INSTRUCTIONS TO FOLLOW:
Rewrite the lines of the material below, swapping every "lens line" for "camera line" and keeping everything else the same. Leave the pictures out of your answer.

DATA PROVIDED:
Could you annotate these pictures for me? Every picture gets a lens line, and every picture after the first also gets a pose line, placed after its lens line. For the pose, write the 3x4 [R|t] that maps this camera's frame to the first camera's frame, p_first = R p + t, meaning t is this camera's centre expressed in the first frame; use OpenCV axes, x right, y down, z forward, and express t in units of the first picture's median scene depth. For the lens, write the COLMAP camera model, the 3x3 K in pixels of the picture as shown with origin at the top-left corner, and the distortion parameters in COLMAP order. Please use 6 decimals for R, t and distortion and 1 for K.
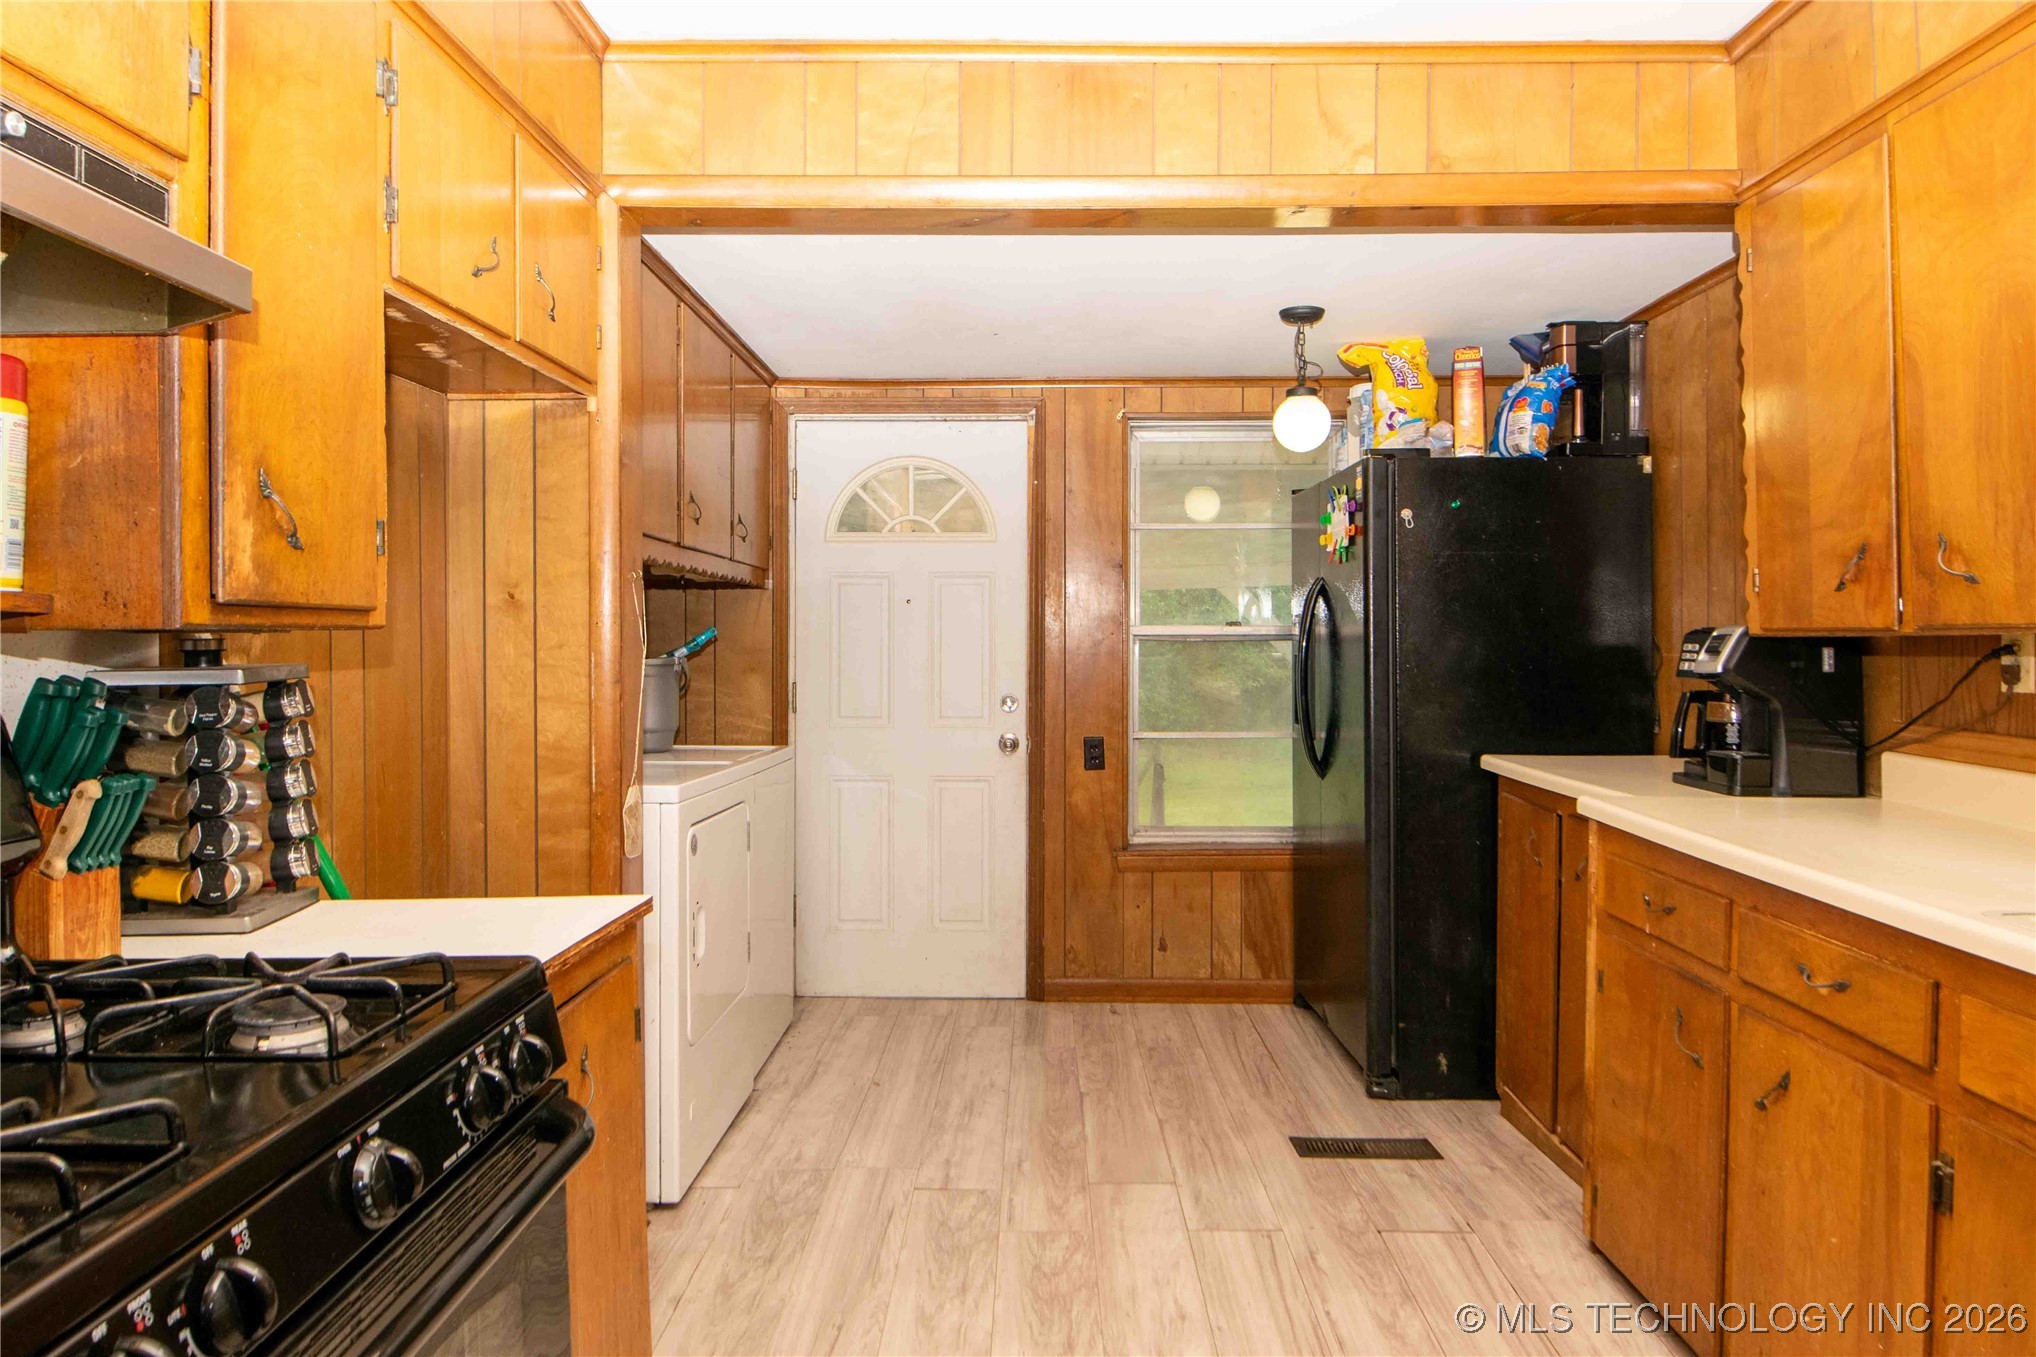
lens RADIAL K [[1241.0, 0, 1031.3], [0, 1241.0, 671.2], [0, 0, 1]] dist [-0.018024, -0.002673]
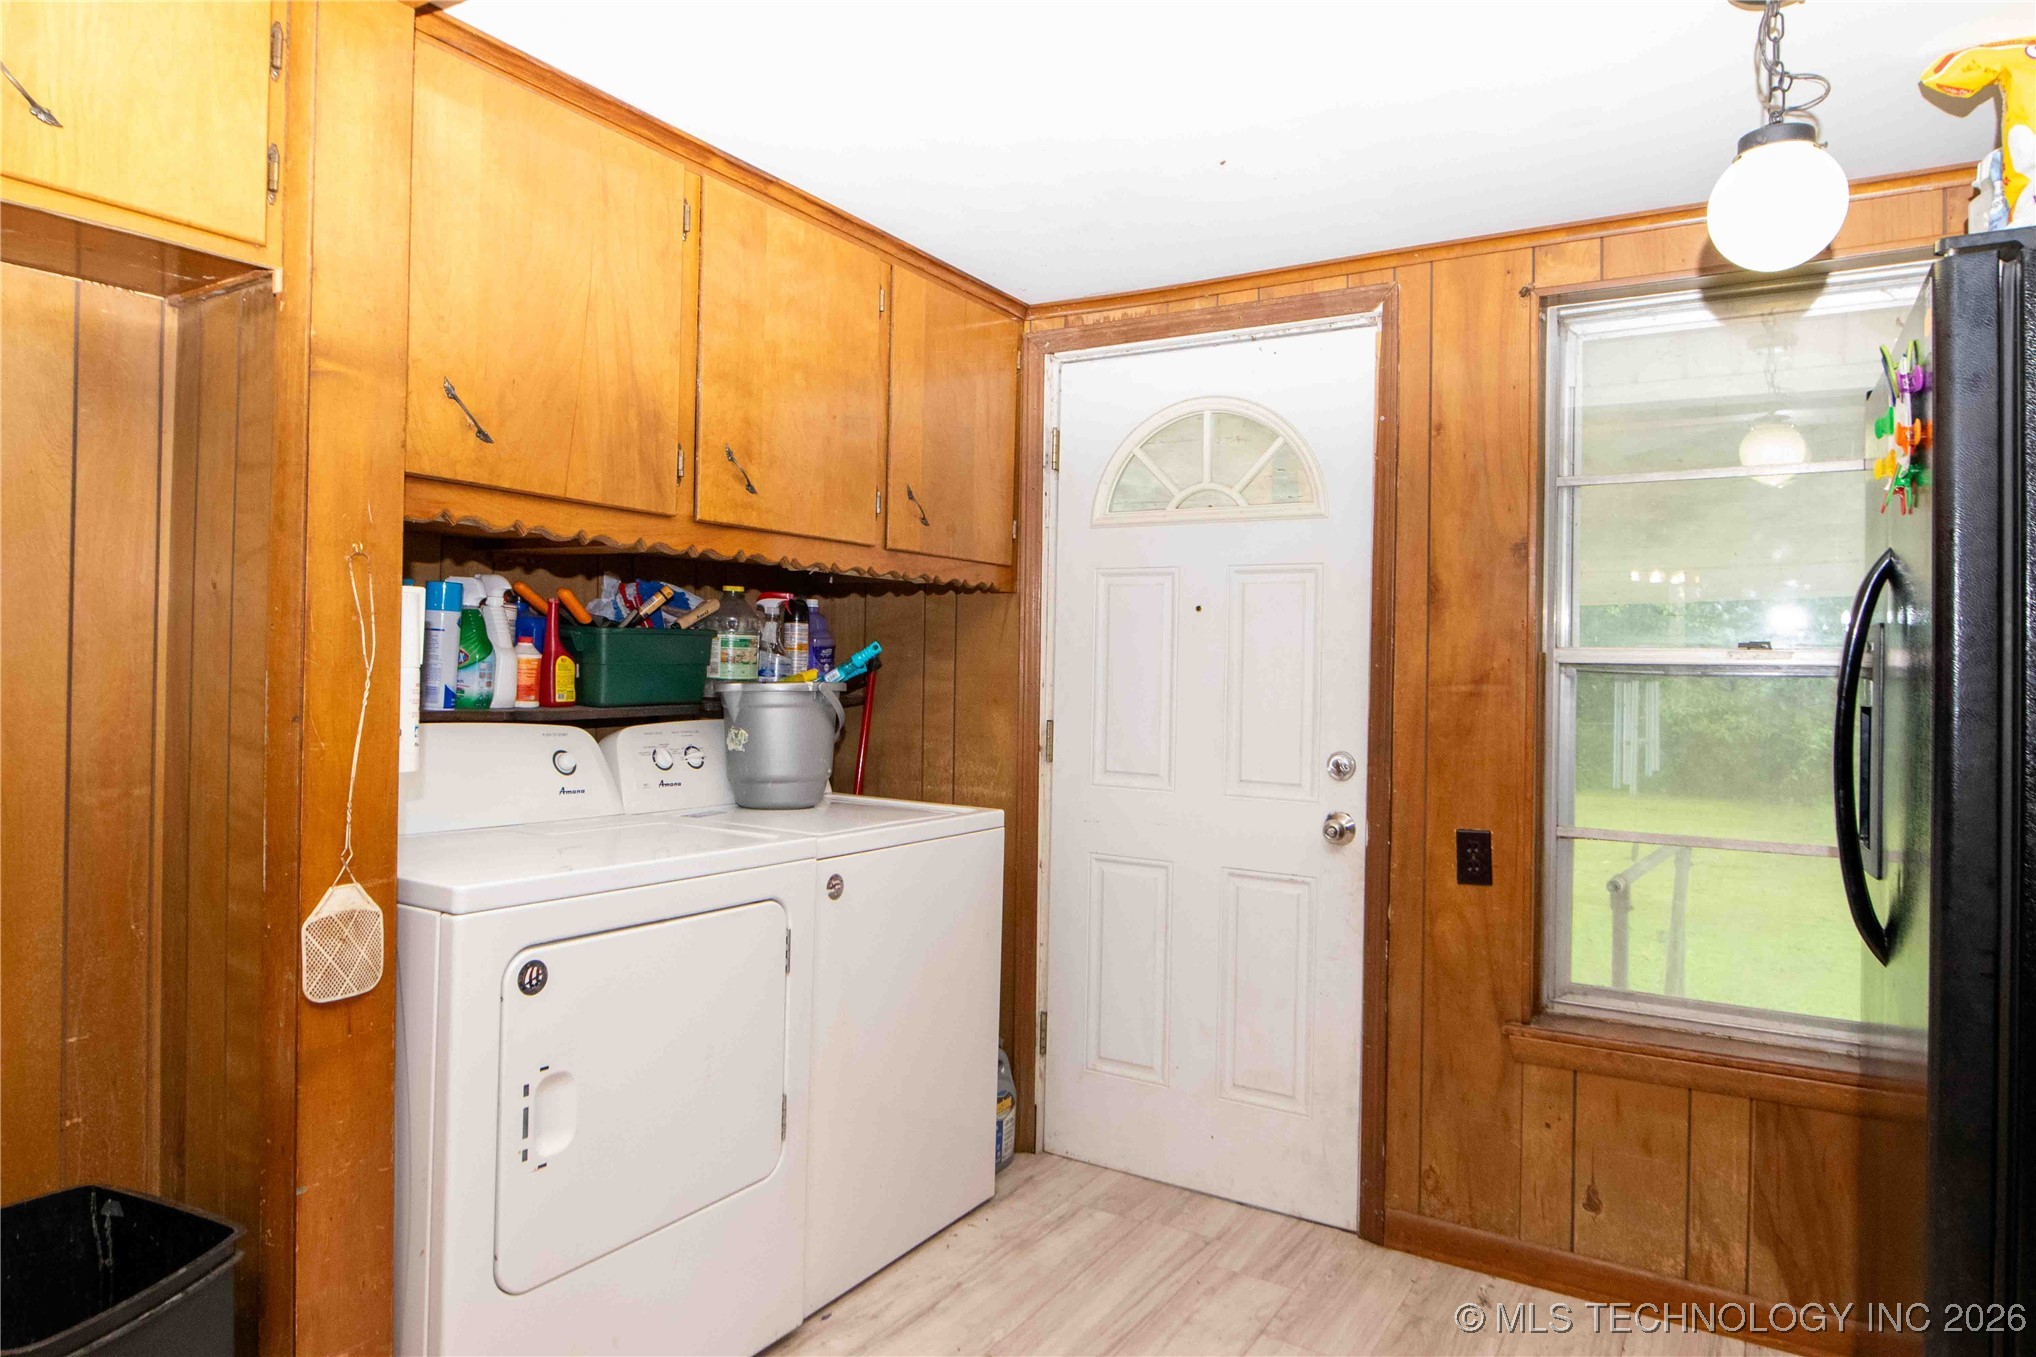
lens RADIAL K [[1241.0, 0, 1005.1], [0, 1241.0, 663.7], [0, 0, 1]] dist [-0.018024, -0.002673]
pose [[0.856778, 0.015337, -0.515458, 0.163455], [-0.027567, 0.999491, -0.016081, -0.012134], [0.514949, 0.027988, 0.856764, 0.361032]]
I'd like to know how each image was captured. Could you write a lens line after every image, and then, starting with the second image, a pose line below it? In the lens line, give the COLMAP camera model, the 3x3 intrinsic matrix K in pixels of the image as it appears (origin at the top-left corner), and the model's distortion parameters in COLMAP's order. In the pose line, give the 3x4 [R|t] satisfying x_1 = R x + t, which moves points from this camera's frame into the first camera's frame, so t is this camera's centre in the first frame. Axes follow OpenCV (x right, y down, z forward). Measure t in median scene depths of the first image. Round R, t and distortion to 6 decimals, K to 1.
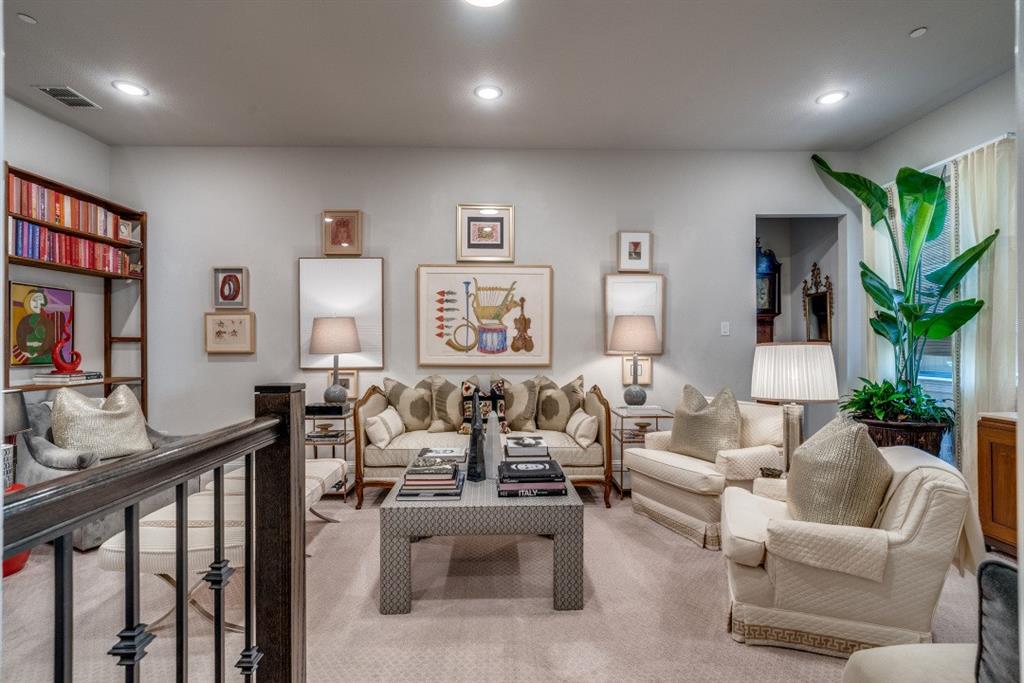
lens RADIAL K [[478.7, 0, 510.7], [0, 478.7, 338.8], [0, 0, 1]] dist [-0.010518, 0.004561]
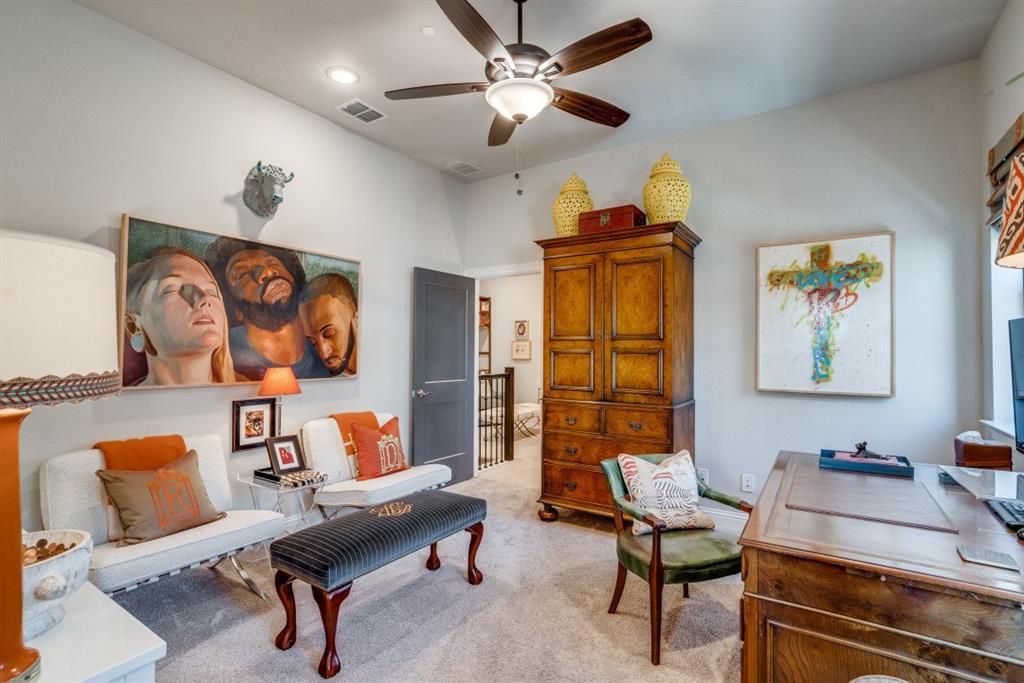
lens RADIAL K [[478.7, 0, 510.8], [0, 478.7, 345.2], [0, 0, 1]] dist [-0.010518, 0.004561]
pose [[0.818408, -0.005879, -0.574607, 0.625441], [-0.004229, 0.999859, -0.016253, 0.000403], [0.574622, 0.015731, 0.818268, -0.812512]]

ANSWER TO THE EXERCISE:
Could you annotate these pictures for me? Every picture gets a camera line, and every picture after the first also gets a pose line, placed after its camera line. For the pose, write the 3x4 [R|t] that maps this camera's frame to the first camera's frame, p_first = R p + t, meaning t is this camera's centre expressed in the first frame; use OpenCV axes, x right, y down, z forward, and express t in units of the first picture's median scene depth. For the lens, write the COLMAP camera model, the 3x3 K in pixels of the picture as shown with origin at the top-left corner, and the distortion parameters in COLMAP order. Please use 6 decimals for R, t and distortion and 1 for K.
lens RADIAL K [[1241.0, 0, 1031.3], [0, 1241.0, 671.2], [0, 0, 1]] dist [-0.018024, -0.002673]
lens RADIAL K [[1241.0, 0, 1005.1], [0, 1241.0, 663.7], [0, 0, 1]] dist [-0.018024, -0.002673]
pose [[0.856778, 0.015337, -0.515458, 0.163455], [-0.027567, 0.999491, -0.016081, -0.012134], [0.514949, 0.027988, 0.856764, 0.361032]]
I'd like to know how each image was captured. Could you write a camera line after every image, and then, starting with the second image, a pose line below it? In the camera line, give the COLMAP camera model, the 3x3 intrinsic matrix K in pixels of the image as it appears (origin at the top-left corner), and the model's distortion parameters in COLMAP's order. In the pose line, give the 3x4 [R|t] satisfying x_1 = R x + t, which moves points from this camera's frame into the first camera's frame, so t is this camera's centre in the first frame. Axes follow OpenCV (x right, y down, z forward). Measure t in median scene depths of the first image. Round R, t and distortion to 6 decimals, K to 1.
lens RADIAL K [[478.7, 0, 510.7], [0, 478.7, 338.8], [0, 0, 1]] dist [-0.010518, 0.004561]
lens RADIAL K [[478.7, 0, 510.8], [0, 478.7, 345.2], [0, 0, 1]] dist [-0.010518, 0.004561]
pose [[0.818408, -0.005879, -0.574607, 0.625441], [-0.004229, 0.999859, -0.016253, 0.000403], [0.574622, 0.015731, 0.818268, -0.812512]]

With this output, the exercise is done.